Claudia Kleinert (born December 31, 1969, in Koblenz) is a German television host.

== Life and career ==
Kleinert is the daughter of a professional soldier and a saleswoman; she has one brother. Born in Koblenz, she lived with her family in Cologne from early childhood, where she attended the Irmgardis-Gymnasium - an all-girls school until 1983. She took speech and acting lessons while still at school.

After graduating from high school in 1988, Kleinert began training as a Bankkauffrau and then worked for some time at Deutsche Bank in Cologne. In 1993, she began studying Business Administration at the University of Cologne, at the same time she worked for Westdeutscher Rundfunk and did Program announcements, among other things. In addition, she completed her studies in 1998 as a Diplom-Kauffrau.

As early as 1996, Kleinert moved to Wetterkanal in Düsseldorf, then presented the weather show and the travel magazine for the Cologne station n-tv and from 1999 also Das Wetter im Ersten on Das Erste and some dritten programs. She also moderates numerous events at trade fairs and presentations. At the end of the 1990s, she was recruited by Jörg Kachelmann to his company Meteomedia, where she rose to become a member of the management board. From 2002, she gave up her management role in favor of the weather announcements before the Tagesschau and after the Tagesthemen.
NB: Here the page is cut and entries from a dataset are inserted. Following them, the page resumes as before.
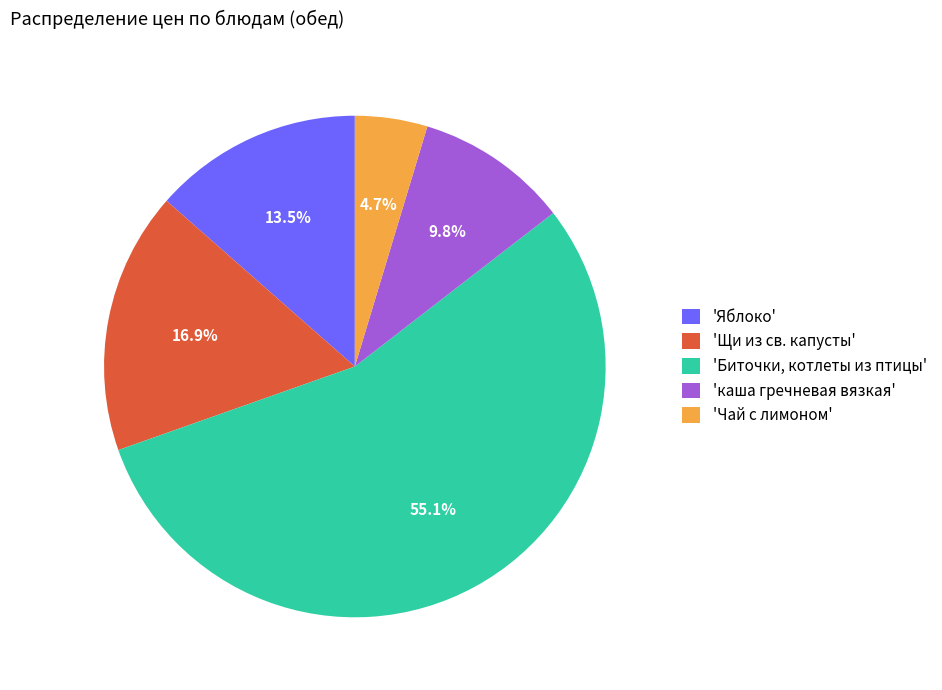

Which category has the smallest portion of the pie?

'Чай с лимоном'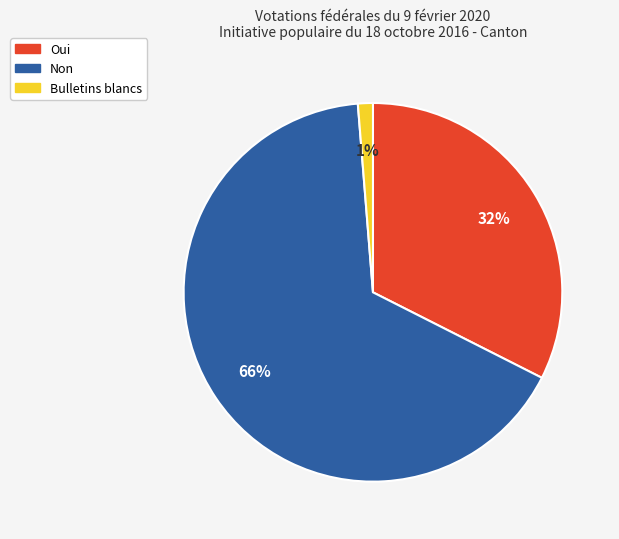

True or false: Bulletins blancs accounts for 11% of the total.

False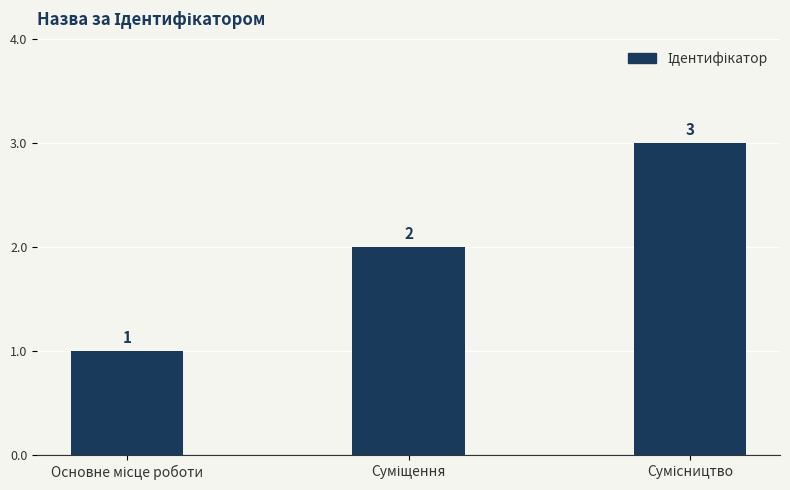

How many values are between 1 and 3?

3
Since the spring of 2002, she has alternated with Sven Plöger, Donald Bäcker and Karsten Schwanke in presenting the weather.

From March to December 2007, Kleinert presented the cooking program Kleinert kulinarisch on WDR Fernsehen.

On July 24, 2010, ARD broadcast a film (by Holger Weinert, Hessischer Rundfunk) about Claudia Kleinert as part of the series Höchstpersönlich.

== Personal ==
Until 2012, Kleinert had a residence in Gais near St. Gallen in Switzerland, since then she has lived in Cologne and Munich.

Kleinert has been involved with Kindernothilfe North Rhine-Westphalia. She has also been an ambassador for Lebenshilfe Nordrhein-Westfalen e. V. since 2008 and an ambassador for the children's rights organization Save the Children since 2021. She is the godmother of an Ethiopian child. As Kleinert mentioned in a television interview on NDR, she has a soft spot for vintage cars and owns a 1971 Mercedes-Benz 350 SL. She is in a relationship with the photographer and film producer Michael Souvignier.

On March 7, 2023, she was awarded the Order of Merit of the State of North Rhine-Westphalia.